# I pick this guy up Saturday!!



## alsea1 (Mar 11, 2014)

This is Diego.
He will be for Millie and Donnatella.
I do not know about his ability to produce good milk lines, but hey. He is fifty bucks as a four year old.
So I think worth the gamble.
Millie was bred for August kidding by a nice reg. buck that is from great milking lines so I figure Diegos job will be to keep the girls freshened. So his lines are not that important.
Hopefully Millie will produce a nice doe kid.
Husband says No more. LOL


----------



## Goat Whisperer (Mar 11, 2014)

Cool! Congrats!

THOSE HORNS  

Lol at DH!


----------



## woodsie (Mar 11, 2014)

Goat Whisperer said:


> Cool! Congrats!
> 
> THOSE HORNS
> 
> Lol at DH!


x2


----------



## Baymule (Mar 11, 2014)

Diego is beautiful.
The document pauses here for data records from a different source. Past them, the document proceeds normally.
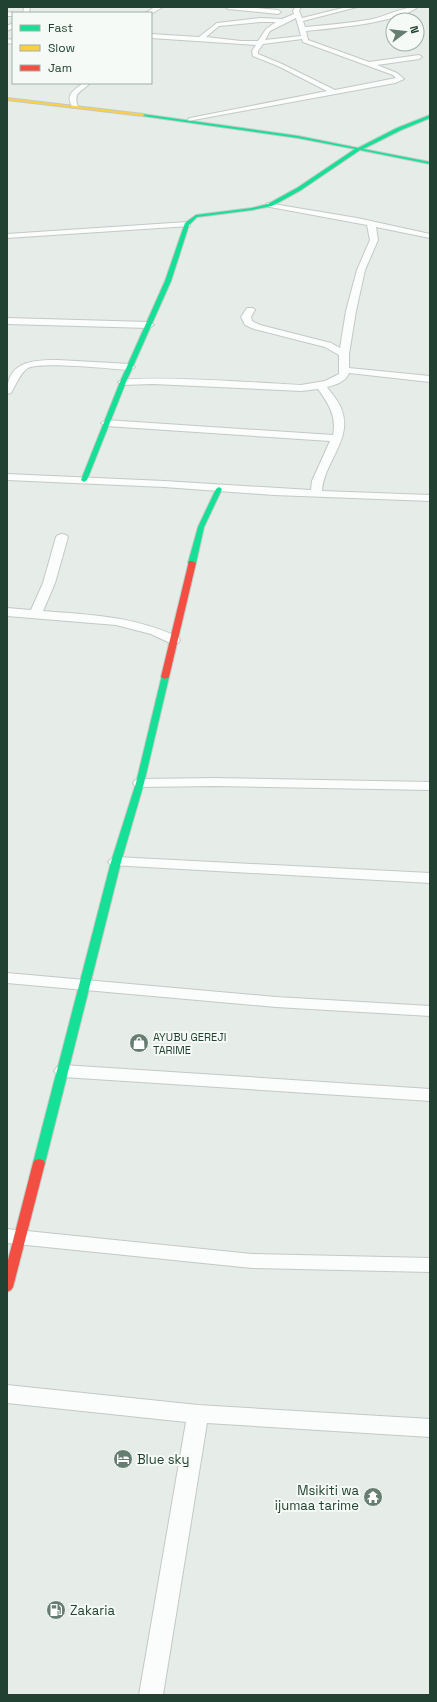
<svg xmlns="http://www.w3.org/2000/svg" width="437" height="1702" font-family="'Space Grotesk',sans-serif">
  <rect width="100%" height="100%" fill="#e6ece8"/>
  <g fill="none" stroke-linecap="round" stroke-linejoin="round">
    <!-- street casing -->
    <g stroke="#c3c9c5" stroke-width="2">
      <g id="street">
        <polygon points="24,7 30,7 29,13 23,13"/>
        <polygon points="155,7 163,7 151,14 145,13"/>
        <polygon points="225,7 245,7 278,10 281,12 278,14 228,9"/>
        <path d="M295 7H301L299 11 302 18 347 7H357L303 21 305 27C328 25 351 23 373 19 388 15 403 7 418 7 397 23 333 28 306 31L308 40 369 62 419 55 422 57 419 59 377 65 397 73 404 79 395 83 188 121V119L190 118 327 91 278 66 253 56 252 51 256 45 151 38V34L199 37 217 23 260 18 282 19 294 14 293 11ZM296 18 301 36 265 40 270 31ZM260 22H276L266 29 258 41H241L206 37 219 26ZM302 39 303 42 393 75 396 78 335 90 282 64 258 54V51L263 44Z"/>
        <polygon points="7,12 15,13 13,13 13,16 7,16"/>
        <polygon points="13,23 13,28 7,31 7,26"/>
        <polygon points="7,39 13,40 13,44 7,43"/>
        <path d="M83 83H90C81 93 73 91 78 107L73 108C65 94 72 92 83 83Z"/>
        <path d="M267 203 357 218 430 234V238L376 227 378 240 365 270 356 311 349 354V368L430 376V382L349 373C346 382 335 385 327 387 331 393 338 400 341 408 354 439 324 461 322 491L430 495V501L274 495 164 487 7 480V474L164 481 311 490 312 481 330 441 106 426 101 423 106 420 333 435C337 416 328 403 318 389L301 391 153 384 123 385 118 382C126 373 279 384 301 385L325 381 339 374V355L325 347 254 329 245 325 241 317 247 308H253L255 310 251 317 252 321 260 325 331 343 340 348 346 311 357 270 370 240 367 225 270 207H267Z"/>
        <polygon points="187,222 190,222 190,226 7,238 7,234"/>
        <polygon points="7,318 149,322 154,325 149,328 7,324"/>
        <path d="M58 360 130 364 135 367 130 370C112 369 41 361 28 368 20 373 16 385 11 393L7 394C7 361 32 360 58 360Z"/>
        <path d="M62 534 66 535 68 537 55 583 43 611C91 615 134 616 178 637L180 640 178 643H170L151 634 116 625 7 616V608L31 610 43 583 56 537 58 535Z"/>
        <polygon points="215,778 430,782 430,790 215,786 140,787 135,786 133,783 135,780 140,779"/>
        <polygon points="116,857 430,873 430,883 111,865 108,862 111,859"/>
        <polygon points="7,973 276,997 430,1006 430,1016 276,1007 7,983"/>
        <polygon points="63,1065 430,1089 430,1101 63,1077 57,1075 54,1071 57,1067"/>
        <polygon points="7,1229 252,1254 430,1258 430,1272 252,1268 7,1243"/>
        <polygon points="7,1385 198,1405 430,1419 430,1437 207,1423 163,1695 139,1695 186,1422 7,1403"/>
      </g>
    </g>
    <!-- fast casing -->
    <g stroke="#c1cac5" stroke-width="2">
      <g id="fast">
        <polygon points="142,114 298,136 358,148 397,128 430,115 430,118 401,130 363,149 430,162 430,164 360,150 301,190 272,206 252,210 197,217 189,225 171,281 126,382 87,480 84,482 81,480 120,382 165,281 185,223 196,215 252,208 268,204 297,188 355,149 298,138 143,116"/>
        <polygon points="219,487 222,489 204,527 196,563 192,565 189,565 188,563 198,527 216,489"/>
        <polygon points="162,675 168,675 169,677 144,783 121,862 45,1163 43,1166 39,1167 35,1166 33,1163 111,862 136,783"/>
      </g>
    </g>
    <!-- slow casing -->
    <g stroke="#c1cac5" stroke-width="2">
      <polygon id="slow" points="7,98 143,114 145,115 143,116 7,100"/>
    </g>
    <!-- jam casing -->
    <g stroke="#c1cac5" stroke-width="2">
      <g id="jam">
        <polygon points="189,561 192,561 196,563 169,677 165,679 161,677"/>
        <polygon points="39,1159 43,1160 45,1163 13,1287 11,1290 7,1292 7,1264 33,1163 35,1160"/>
      </g>
    </g>
    <!-- street -->
    <use href="#street" fill="#fbfcfc" fill-rule="evenodd"/>
    <!-- fast -->
    <use href="#fast" fill="#16e098" fill-rule="evenodd"/>
    <!-- slow -->
    <use href="#slow" fill="#ffcf43" fill-rule="evenodd"/>
    <!-- jam -->
    <use href="#jam" fill="#f24e42" fill-rule="evenodd"/>
  </g>
  <!-- icons -->
  <defs>
    <g id="shop-disc" transform="scale(1)"><circle r="9.5" fill="#667d72" stroke="#f5faf6"/><path d="M-5-2.5h2.3a2.7 3.5 0 0 1 5.4 0H5L5.5 6h-11ZM-1.5-2.5h3a1.5 2.3 0 0 0-3 0Z" fill="#fff"/></g>
    <g id="hotel-disc" transform="scale(1)"><circle r="9.5" fill="#667d72" stroke="#f5faf6"/><path d="M-6-4.5h1.5V1H6V5H4.5V3h-9V5H-6ZM-4 0a1.8 1.8 0 1 1 3.6 0ZM.5 0V-2.5h3Q6-2.5 6 0Z" fill="#fff"/></g>
    <g id="temple-disc" transform="scale(1)"><circle r="9.5" fill="#667d72" stroke="#f5faf6"/><path d="M0-6L5-2H3V0L6.5 2.5H4V6H1.5V3h-3V6H-4V2.5H-6.5L-3 0V-2H-5Z" fill="#fff"/></g>
    <g id="fuel-disc" transform="scale(1)"><circle r="9.5" fill="#667d72" stroke="#f5faf6"/><path d="M-5.5-6h7V0h2V4h1.3V-2.5L3-4.5l.8-.8L6-3V5H2.5V1h-1V6h-7ZM-4.2-4.7v3.2H.2V-4.7Z" fill="#fff"/></g>
  </defs>
  <g fill-rule="evenodd">
    <use href="#shop-disc" x="139" y="1043"/>
    <use href="#hotel-disc" x="123" y="1459"/>
    <use href="#temple-disc" x="373" y="1497"/>
    <use href="#fuel-disc" x="56" y="1610"/>
  </g>
  <g text-anchor="middle" dominant-baseline="central" stroke-width="4" stroke-linejoin="round" paint-order="stroke">
    <!-- poi labels -->
    <g font-size="11" fill="#214132" stroke="#f5faf6" text-anchor="start">
      <text x="153" y="1037">AYUBU GEREJI<tspan x="153" dy="13">TARIME</tspan></text>
    </g>
    <!-- near-poi labels -->
    <g font-size="13" fill="#214132" stroke="#f5faf6" text-anchor="start">
      <text x="137" y="1459">Blue sky</text>
      <text x="359" y="1490" text-anchor="end">Msikiti wa<tspan x="359" dy="15">ijumaa tarime</tspan></text>
      <text x="70" y="1610">Zakaria</text>
    </g>
  </g>
  <!-- border -->
  <rect width="437" height="1702" fill="none" stroke="#214132" stroke-width="16"/>
  <!-- legend -->
  <rect x="12" y="12" width="140" height="72" fill="#f5faf6" stroke="#a0b0a8"/>
  <rect x="20" y="25" width="20" height="6" fill="#16e098" stroke="#a0b0a8"/>
  <text x="48" y="32" font-size="12" fill="#214132">Fast</text>
  <rect x="20" y="45" width="20" height="6" fill="#ffcf43" stroke="#a0b0a8"/>
  <text x="48" y="52" font-size="12" fill="#214132">Slow</text>
  <rect x="20" y="65" width="20" height="6" fill="#f24e42" stroke="#a0b0a8"/>
  <text x="48" y="72" font-size="12" fill="#214132">Jam</text>
  <!-- north arrow -->
  <g transform="translate(405 32) rotate(75)"><circle r="19" fill="#f5faf6" stroke="#a0b0a8"/>
  <path d="M0-3L7 15L0 10L-7 15Z" fill="#667d72"/>
  <text y="-6" font-size="11" font-weight="bold" text-anchor="middle" fill="#214132">N</text>
  </g>
</svg>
Love the horns!


----------



## SA Farm (Mar 11, 2014)

Baymule said:


> Diego is beautiful. Love the horns!


X2


----------



## taylorm17 (Mar 11, 2014)

He is so pretty. And the horns are awesome.


----------



## goatboy1973 (Apr 19, 2014)

Love the hornz!


----------



## alsea1 (Apr 19, 2014)

LOL. Diego is an escape artist. He knows how to use the horns to get out of hot wire.  He is now being tied up until I can erect a Diego proof enclosure.  I would just sell him at auction, but he is so darn cute


----------



## taylorm17 (Apr 20, 2014)

I love him, His horns just match so perfect the rest of him, Jut his color and body with those horns are just PERFECT! you are so lucky to have him! And I hope your new enclosure can keep him in


----------



## SkyWarrior (Apr 27, 2014)

Cute buck!


----------



## goats&moregoats (May 22, 2014)

breed?


----------



## alsea1 (May 22, 2014)

Nigerian Dwarf


----------



## goats&moregoats (May 22, 2014)

I was told that this guy is a pygmy, but I thin is Nigerian dwarf, he looks very much like your guy. sorry the pic isn't better. what do you think?


----------



## alsea1 (May 22, 2014)

Could be.


----------



## Hangtown Farms (May 24, 2014)

very nice looking


----------



## goatboy1973 (May 24, 2014)

Looks like he is well taken care of and pretty healthy. Perfect condition for breeding some does in heat.


----------



## goats&moregoats (May 24, 2014)

Excellent,  I am currently trying to breed a pair I have, doe in heat but not enough to get the deed done. maybe tomorrow. Good luck with your new buck.


----------